Lebih jauh, Siska mengingatkan bahwa banyak keluarga di Jawa Barat juga terjebak dalam penggunaan pinjaman online (pinjol) dan judi online (judol), yang turut memicu keretakan keluarga dan kekerasan dalam rumah tangga (KDRT). Jawa Barat bahkan menempati posisi kedua secara nasional untuk kasus perceraian akibat KDRT.
Selain itu, pasangan usia subur masih menghadapi banyak tantangan seperti rendahnya pengetahuan kesehatan reproduksi, risiko pernikahan dini, minimnya kesadaran kesehatan mental, dan kurangnya pemahaman tentang keluarga berencana.

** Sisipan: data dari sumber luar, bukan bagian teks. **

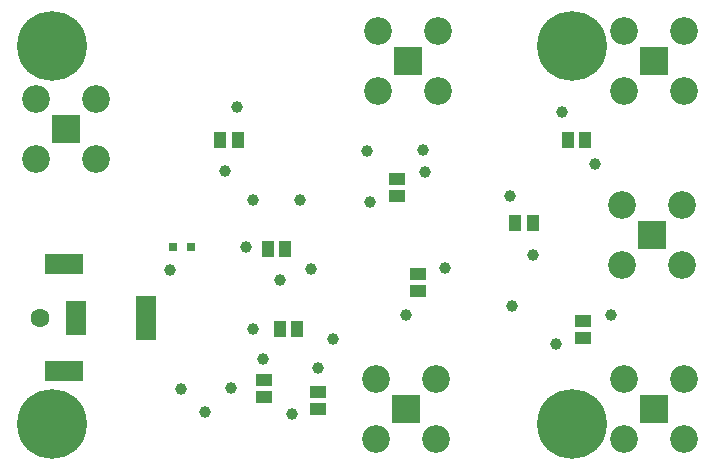
<source format=gts>
G04*
G04 #@! TF.GenerationSoftware,Altium Limited,Altium Designer,24.1.2 (44)*
G04*
G04 Layer_Color=8388736*
%FSLAX44Y44*%
%MOMM*%
G71*
G04*
G04 #@! TF.SameCoordinates,213EFF85-FE73-46F0-9486-E91859054EE2*
G04*
G04*
G04 #@! TF.FilePolarity,Negative*
G04*
G01*
G75*
%ADD15R,1.3562X1.0546*%
%ADD16R,1.0546X1.3562*%
%ADD17R,0.8000X0.8000*%
%ADD18C,5.9032*%
%ADD19R,2.3400X2.3400*%
%ADD20C,2.3400*%
%ADD21R,2.3400X2.3400*%
%ADD22R,3.2032X1.7032*%
%ADD23C,1.6032*%
%ADD24R,1.7032X3.7032*%
%ADD25R,1.7032X3.0032*%
%ADD26C,1.0032*%
D15*
X322000Y222742D02*
D03*
Y237258D02*
D03*
X255000Y57258D02*
D03*
Y42742D02*
D03*
X210000Y52742D02*
D03*
Y67258D02*
D03*
X480000Y102742D02*
D03*
Y117258D02*
D03*
X340000Y157258D02*
D03*
Y142742D02*
D03*
D16*
X422500Y200000D02*
D03*
X437016D02*
D03*
X466742Y270000D02*
D03*
X481258D02*
D03*
X222742Y110000D02*
D03*
X237258D02*
D03*
X212742Y178500D02*
D03*
X227258D02*
D03*
X187258Y270000D02*
D03*
X172742D02*
D03*
D17*
X132500Y180000D02*
D03*
X147500D02*
D03*
D18*
X30000Y350000D02*
D03*
X470000Y30000D02*
D03*
Y350000D02*
D03*
X30000Y30000D02*
D03*
D19*
X540000Y42300D02*
D03*
Y337700D02*
D03*
X330000Y42300D02*
D03*
X331910Y337700D02*
D03*
D20*
X514600Y16900D02*
D03*
Y67700D02*
D03*
X565400Y16900D02*
D03*
Y67700D02*
D03*
X563100Y164600D02*
D03*
X512300D02*
D03*
X563100Y215400D02*
D03*
X512300D02*
D03*
X565400Y363100D02*
D03*
Y312300D02*
D03*
X514600Y363100D02*
D03*
Y312300D02*
D03*
X304600Y16900D02*
D03*
Y67700D02*
D03*
X355400Y16900D02*
D03*
Y67700D02*
D03*
X357310Y363100D02*
D03*
Y312300D02*
D03*
X306510Y363100D02*
D03*
Y312300D02*
D03*
X67700Y254600D02*
D03*
X16900D02*
D03*
X67700Y305400D02*
D03*
X16900D02*
D03*
D21*
X537700Y190000D02*
D03*
X42300Y280000D02*
D03*
D22*
X40000Y165000D02*
D03*
Y75000D02*
D03*
D23*
X20000Y120000D02*
D03*
D24*
X110000D02*
D03*
D25*
X50000D02*
D03*
D26*
X223000Y152000D02*
D03*
X346000Y243000D02*
D03*
X240000Y220000D02*
D03*
X437258Y173258D02*
D03*
X344000Y262000D02*
D03*
X296639Y261410D02*
D03*
X299000Y218000D02*
D03*
X233000Y38000D02*
D03*
X209000Y85000D02*
D03*
X255000Y77000D02*
D03*
X200000Y220000D02*
D03*
X194731Y179407D02*
D03*
X490000Y250000D02*
D03*
X176802Y244254D02*
D03*
X462000Y294000D02*
D03*
X363000Y162000D02*
D03*
X503000Y122000D02*
D03*
X418000Y223000D02*
D03*
X200113Y110500D02*
D03*
X139000Y60000D02*
D03*
X181223Y60023D02*
D03*
X159694Y40491D02*
D03*
X456740Y97550D02*
D03*
X419153Y129993D02*
D03*
X330139Y121925D02*
D03*
X187000Y298000D02*
D03*
X130000Y160000D02*
D03*
X249020Y160980D02*
D03*
X268169Y101831D02*
D03*
M02*

</source>
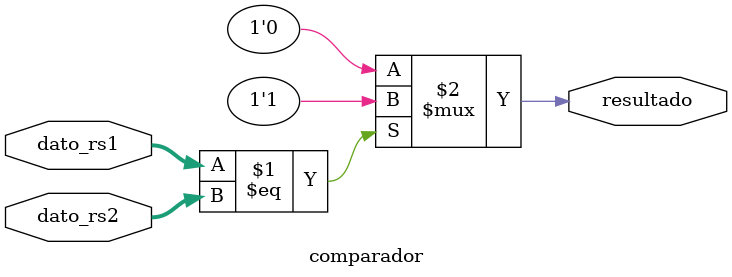
<source format=sv>
module comparador (
    input logic [63:0] dato_rs1,
    input logic [63:0] dato_rs2,
    output logic resultado
);
assign resultado = (dato_rs1==dato_rs2) ? 1'b1 : 1'b0;


endmodule
</source>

Faktor-faktor ini selain meningkatkan angka perceraian, juga berdampak pada tingginya angka stunting serta kematian ibu dan bayi.
Menanggapi isu tersebut, Pemerintah Provinsi Jawa Barat, DP3AKB, Dinas Kesehatan, Kemenag, Universitas Pendidikan Indonesia (UPI), BKKBN, dan Pusat Pembelajaran Keluarga (Puspaga) Balarea telah mengeksplorasi konsep modul sekolah pranikah yang kini tengah diuji coba di Kabupaten Bandung dan Kabupaten Cirebon.
Dengan program Sekolah Pranikah, diharapkan para calon pasangan suami istri bisa mendapatkan persiapan matang, tak hanya secara teknis, tapi juga pengetahuan mendalam tentang pengasuhan dan perencanaan keluarga, sehingga mampu membangun keluarga yang harmonis dan kuat.
Siska menekankan bahwa pelatihan dan diseminasi modul melalui ToT ini menjadi langkah awal untuk menyebarkan manfaat ke berbagai wilayah di Jawa Barat secara luas dan berkelanjutan.